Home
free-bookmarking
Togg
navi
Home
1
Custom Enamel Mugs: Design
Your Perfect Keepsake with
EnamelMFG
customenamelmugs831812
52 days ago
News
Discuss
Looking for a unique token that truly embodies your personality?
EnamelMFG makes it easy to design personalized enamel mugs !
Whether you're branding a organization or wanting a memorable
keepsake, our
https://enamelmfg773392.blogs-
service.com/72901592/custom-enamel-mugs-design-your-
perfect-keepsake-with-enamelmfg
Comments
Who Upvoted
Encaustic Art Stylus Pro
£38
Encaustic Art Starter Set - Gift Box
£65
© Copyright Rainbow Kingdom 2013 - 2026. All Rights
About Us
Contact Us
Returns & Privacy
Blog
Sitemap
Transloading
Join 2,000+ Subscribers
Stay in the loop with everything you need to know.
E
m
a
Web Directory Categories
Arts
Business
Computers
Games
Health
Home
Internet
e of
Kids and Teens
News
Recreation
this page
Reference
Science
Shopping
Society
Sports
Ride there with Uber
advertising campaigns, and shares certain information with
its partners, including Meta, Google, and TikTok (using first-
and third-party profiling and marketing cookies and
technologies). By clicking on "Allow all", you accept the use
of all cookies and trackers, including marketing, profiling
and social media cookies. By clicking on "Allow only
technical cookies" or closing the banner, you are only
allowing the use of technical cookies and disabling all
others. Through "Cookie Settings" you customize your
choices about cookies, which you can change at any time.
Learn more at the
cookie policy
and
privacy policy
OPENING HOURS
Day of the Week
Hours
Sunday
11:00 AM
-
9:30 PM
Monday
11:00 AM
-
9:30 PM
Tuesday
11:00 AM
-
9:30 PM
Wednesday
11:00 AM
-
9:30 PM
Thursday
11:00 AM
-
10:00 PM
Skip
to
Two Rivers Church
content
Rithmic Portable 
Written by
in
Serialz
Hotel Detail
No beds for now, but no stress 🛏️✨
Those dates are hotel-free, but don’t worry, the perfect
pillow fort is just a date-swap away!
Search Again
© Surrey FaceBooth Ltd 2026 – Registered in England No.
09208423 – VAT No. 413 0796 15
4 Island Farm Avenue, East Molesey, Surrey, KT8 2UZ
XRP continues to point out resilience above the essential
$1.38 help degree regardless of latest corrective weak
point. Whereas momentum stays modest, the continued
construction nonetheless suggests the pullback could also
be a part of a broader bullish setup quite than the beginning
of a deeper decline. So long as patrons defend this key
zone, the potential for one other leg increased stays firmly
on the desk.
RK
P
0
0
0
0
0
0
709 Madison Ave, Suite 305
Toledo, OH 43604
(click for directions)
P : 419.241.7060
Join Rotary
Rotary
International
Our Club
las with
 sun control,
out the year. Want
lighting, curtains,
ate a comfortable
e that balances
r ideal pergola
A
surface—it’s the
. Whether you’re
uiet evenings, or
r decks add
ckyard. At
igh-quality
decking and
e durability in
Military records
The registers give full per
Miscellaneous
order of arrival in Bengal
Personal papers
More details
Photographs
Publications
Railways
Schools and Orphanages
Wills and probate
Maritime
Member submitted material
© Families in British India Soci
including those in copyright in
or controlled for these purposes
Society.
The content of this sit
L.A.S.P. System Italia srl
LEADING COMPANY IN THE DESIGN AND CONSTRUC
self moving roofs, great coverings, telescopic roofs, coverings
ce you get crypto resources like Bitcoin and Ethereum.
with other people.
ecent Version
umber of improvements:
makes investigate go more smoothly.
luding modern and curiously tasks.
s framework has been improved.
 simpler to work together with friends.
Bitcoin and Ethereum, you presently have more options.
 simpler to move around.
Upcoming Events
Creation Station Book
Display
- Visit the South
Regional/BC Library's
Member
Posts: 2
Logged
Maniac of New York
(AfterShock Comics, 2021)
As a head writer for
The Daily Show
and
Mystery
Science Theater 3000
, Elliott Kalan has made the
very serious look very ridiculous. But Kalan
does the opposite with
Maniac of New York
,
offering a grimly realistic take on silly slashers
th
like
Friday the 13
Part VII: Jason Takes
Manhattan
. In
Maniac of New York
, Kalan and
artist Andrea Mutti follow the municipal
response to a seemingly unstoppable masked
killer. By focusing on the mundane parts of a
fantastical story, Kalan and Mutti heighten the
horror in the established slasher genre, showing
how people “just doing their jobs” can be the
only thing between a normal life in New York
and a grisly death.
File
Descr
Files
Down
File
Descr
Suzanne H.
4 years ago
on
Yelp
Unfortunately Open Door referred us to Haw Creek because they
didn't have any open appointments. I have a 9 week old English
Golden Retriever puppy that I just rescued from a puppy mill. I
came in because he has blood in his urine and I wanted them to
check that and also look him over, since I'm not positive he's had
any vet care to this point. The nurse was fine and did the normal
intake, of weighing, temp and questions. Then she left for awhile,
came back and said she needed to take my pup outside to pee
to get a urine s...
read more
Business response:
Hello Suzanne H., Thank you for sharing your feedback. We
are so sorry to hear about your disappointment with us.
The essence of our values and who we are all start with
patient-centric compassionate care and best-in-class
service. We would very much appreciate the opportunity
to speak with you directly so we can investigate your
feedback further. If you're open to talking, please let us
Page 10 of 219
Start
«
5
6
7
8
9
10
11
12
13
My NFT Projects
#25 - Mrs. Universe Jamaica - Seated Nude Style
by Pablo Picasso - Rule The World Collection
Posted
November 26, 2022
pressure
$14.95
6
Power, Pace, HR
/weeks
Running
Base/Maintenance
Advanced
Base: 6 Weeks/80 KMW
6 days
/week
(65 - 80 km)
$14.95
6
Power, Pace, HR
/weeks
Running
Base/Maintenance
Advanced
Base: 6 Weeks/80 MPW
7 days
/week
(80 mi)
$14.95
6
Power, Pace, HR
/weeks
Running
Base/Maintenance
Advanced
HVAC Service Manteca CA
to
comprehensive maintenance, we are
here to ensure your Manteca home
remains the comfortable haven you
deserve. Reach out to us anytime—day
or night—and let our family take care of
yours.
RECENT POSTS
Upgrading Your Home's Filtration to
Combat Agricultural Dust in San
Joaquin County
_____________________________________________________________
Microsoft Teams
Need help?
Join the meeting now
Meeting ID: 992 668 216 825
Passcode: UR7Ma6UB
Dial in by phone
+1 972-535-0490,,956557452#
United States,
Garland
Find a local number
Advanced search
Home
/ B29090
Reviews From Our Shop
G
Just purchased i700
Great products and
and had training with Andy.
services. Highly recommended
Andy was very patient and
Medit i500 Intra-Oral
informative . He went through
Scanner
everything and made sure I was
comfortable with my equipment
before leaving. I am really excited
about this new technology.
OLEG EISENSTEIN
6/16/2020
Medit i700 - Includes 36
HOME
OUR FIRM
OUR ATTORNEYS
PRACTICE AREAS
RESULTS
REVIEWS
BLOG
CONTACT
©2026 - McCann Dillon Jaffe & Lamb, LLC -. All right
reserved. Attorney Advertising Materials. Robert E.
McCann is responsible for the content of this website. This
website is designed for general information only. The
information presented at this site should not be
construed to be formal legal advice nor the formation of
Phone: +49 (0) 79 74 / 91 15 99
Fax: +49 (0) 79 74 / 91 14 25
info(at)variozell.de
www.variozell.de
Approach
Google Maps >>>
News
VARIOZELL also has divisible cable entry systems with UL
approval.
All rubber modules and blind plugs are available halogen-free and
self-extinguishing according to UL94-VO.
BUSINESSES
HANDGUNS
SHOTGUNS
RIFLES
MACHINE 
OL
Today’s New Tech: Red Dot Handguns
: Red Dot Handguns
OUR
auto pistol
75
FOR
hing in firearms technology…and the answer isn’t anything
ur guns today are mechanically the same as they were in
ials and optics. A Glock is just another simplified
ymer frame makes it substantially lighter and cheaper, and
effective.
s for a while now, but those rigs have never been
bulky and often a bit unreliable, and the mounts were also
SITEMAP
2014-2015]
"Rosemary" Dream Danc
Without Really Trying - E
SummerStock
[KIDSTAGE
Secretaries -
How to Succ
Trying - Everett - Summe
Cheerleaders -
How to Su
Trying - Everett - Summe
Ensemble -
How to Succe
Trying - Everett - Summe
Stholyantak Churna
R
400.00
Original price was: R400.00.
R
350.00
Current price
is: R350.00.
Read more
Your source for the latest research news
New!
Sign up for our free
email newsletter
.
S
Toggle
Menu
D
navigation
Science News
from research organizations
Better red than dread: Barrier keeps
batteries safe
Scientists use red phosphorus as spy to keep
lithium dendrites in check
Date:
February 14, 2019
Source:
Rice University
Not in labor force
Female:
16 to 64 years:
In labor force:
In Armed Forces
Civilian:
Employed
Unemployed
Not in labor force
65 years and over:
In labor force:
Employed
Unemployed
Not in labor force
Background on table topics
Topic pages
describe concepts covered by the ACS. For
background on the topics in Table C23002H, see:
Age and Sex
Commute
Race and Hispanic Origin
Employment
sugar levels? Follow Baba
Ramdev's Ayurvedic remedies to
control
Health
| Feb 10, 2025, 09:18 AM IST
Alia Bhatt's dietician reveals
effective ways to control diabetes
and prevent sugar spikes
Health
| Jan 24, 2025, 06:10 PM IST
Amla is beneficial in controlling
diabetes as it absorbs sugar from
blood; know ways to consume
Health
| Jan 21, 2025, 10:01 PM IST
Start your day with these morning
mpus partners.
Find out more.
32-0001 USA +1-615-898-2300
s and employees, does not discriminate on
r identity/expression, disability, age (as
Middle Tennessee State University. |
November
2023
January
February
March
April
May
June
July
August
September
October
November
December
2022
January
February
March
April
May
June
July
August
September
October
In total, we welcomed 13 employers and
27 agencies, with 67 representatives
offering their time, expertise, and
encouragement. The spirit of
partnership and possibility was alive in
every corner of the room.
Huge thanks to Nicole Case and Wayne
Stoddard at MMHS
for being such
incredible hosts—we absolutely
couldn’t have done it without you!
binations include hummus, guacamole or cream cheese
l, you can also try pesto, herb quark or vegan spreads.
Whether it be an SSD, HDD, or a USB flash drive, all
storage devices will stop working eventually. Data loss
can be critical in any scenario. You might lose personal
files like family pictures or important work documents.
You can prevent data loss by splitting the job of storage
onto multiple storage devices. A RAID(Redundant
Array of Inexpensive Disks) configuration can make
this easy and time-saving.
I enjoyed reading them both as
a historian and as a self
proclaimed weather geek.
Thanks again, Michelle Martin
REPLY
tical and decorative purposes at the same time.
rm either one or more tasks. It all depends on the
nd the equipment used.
# # #
▸ **ABOUT THIS EXERCISE**: Exactly how many lines of the listing hold the word "cookies"? State only the number.

▸ **EXERCISE RESULT**: 6